- [Task requirements]: Continue the article on Mount Healthy Heights, Ohio, picking up right after its last sentence.

- [Source document]:

-=-=-

- Location in Hamilton County and the state of Ohio
- Coordinates: 39°16′13″N 84°34′09″W﻿ / ﻿39.27028°N 84.56917°W
- Country: United States
- State: Ohio
- County: Hamilton

Area
- • Total: 0.74 sq mi (1.92 km^{2})
- • Land: 0.73 sq mi (1.90 km^{2})
- • Water: 0.0039 sq mi (0.01 km^{2})
- Elevation: 853 ft (260 m)

Population (2020)
- • Total: 2,918
- • Density: 3,974.6/sq mi (1,534.62/km^{2})
- Time zone: UTC-5 (Eastern (EST))
- • Summer (DST): UTC-4 (EDT)
- ZIP code: 45231
- Area codes: 283 and 513
- FIPS code: 39-52780
- GNIS feature ID: 2393139

= Mount Healthy Heights, Ohio =

Mount Healthy Heights is a census-designated place (CDP) in Colerain Township, Hamilton County, Ohio, United States. The population was 2,918 at the 2020 census.

==Geography==

According to the United States Census Bureau, the CDP has a total area of 0.8 square mile (2.0 km^{2}), all land.

==Demographics==

Historical population
| Census | Pop. | Note | %± |
| 2020 | 2,918 |  | — |
U.S. Decennial Census

===2020 census===
As of the census of 2020, there were 2,918 people living in the CDP, for a population density of 3,975.48 people per square mile (1,534.62/km^{2}). There were 1,409 housing units. The racial makeup of the CDP was 49.8% White, 36.2% Black or African American, 0.1% Native American, 3.6% Asian, 0.1% Pacific Islander, 2.7% from some other race, and 7.4% from two or more races. 4.7% of the population were Hispanic or Latino of any race.

-=-=-

- [Data shown]:
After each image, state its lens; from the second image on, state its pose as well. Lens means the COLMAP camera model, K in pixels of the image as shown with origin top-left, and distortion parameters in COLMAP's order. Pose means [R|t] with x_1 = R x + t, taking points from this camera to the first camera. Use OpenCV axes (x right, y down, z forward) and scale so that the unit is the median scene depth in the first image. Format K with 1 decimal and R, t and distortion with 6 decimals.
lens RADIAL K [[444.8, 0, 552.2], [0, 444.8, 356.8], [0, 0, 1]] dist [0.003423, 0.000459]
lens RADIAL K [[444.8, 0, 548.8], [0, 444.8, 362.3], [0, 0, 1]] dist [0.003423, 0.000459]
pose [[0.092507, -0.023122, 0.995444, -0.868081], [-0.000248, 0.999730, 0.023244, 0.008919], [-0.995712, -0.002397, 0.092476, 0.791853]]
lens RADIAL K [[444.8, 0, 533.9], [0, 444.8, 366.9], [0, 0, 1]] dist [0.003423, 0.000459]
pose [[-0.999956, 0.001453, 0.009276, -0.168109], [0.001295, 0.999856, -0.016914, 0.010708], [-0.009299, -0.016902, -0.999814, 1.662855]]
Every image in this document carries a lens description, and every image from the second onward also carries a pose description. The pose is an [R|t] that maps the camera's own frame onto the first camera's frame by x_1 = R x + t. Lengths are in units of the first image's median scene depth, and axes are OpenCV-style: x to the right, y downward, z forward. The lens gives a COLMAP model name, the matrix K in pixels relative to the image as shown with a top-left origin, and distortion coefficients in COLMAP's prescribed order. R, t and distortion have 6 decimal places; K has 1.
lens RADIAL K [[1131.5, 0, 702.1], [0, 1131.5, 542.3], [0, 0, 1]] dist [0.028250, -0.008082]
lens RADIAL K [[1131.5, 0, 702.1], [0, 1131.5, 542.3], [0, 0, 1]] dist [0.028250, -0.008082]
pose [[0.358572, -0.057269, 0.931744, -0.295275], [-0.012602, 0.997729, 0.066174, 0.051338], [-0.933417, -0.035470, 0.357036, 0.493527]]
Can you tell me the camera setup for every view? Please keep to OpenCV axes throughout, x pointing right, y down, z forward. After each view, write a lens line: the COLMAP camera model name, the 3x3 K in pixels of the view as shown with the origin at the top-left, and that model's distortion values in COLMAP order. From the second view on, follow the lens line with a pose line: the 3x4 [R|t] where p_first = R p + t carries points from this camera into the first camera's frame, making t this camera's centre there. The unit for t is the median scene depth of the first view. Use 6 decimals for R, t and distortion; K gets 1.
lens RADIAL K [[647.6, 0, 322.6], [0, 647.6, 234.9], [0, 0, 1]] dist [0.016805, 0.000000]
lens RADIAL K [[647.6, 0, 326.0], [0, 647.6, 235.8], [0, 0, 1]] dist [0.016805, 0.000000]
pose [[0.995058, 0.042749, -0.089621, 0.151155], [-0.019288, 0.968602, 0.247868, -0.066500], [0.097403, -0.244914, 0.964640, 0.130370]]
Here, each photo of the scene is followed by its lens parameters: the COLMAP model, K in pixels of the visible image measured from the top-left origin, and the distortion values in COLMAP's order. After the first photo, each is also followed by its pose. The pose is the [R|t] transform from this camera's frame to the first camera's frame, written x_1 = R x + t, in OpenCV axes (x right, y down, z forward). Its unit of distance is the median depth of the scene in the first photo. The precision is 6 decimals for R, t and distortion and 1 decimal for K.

-=-=-

- [Result below]:
There were 1,081 households, out of which 53.3% had children under the age of 18 living with them, 50.5% were married couples living together, 11.8% had a male householder with no spouse present, and 34.1% had a female householder with no spouse present. 14.3% of all households were made up of individuals, and 4.6% were someone living alone who was 65 years of age or older. The average household size was 3.29, and the average family size was 3.70.

45.6% of the CDP's population were under the age of 18, 48.1% were 18 to 64, and 6.3% were 65 years of age or older. The median age was 27.0. For every 100 females, there were 98.1 males.

According to the U.S. Census American Community Survey, for the period 2016-2020 the estimated median annual income for a household in the CDP was $56,042, and the median income for a family was $73,220. About 24.5% of the population were living below the poverty line, including 37.0% of those under age 18 and 0.0% of those age 65 or over. About 73.8% of the population were employed, and 25.5% had a bachelor's degree or higher.

===2000 census===
As of the census of 2000, there were 3,450 people, 1,281 households, and 959 families living in the CDP. The population density was 4,489.7 PD/sqmi. There were 1,320 housing units at an average density of 1,717.8 /sqmi. The racial makeup of the CDP was 73.28% White, 23.33% African American, 0.09% Native American, 1.22% Asian, 0.55% from other races, and 1.54% from two or more races. Hispanic or Latino of any race were 0.99% of the population.

There were 1,281 households, out of which 38.5% had children under the age of 18 living with them, 53.6% were married couples living together, 15.8% had a female householder with no husband present, and 25.1% were non-families. 18.3% of all households were made up of individuals, and 3.5% had someone living alone who was 65 years of age or older. The average household size was 2.69 and the average family size was 3.08.

In the CDP, the population was spread out, with 27.3% under the age of 18, 11.3% from 18 to 24, 33.7% from 25 to 44, 21.5% from 45 to 64, and 6.2% who were 65 years of age or older. The median age was 31 years. For every 100 females, there were 95.5 males. For every 100 females age 18 and over, there were 91.5 males.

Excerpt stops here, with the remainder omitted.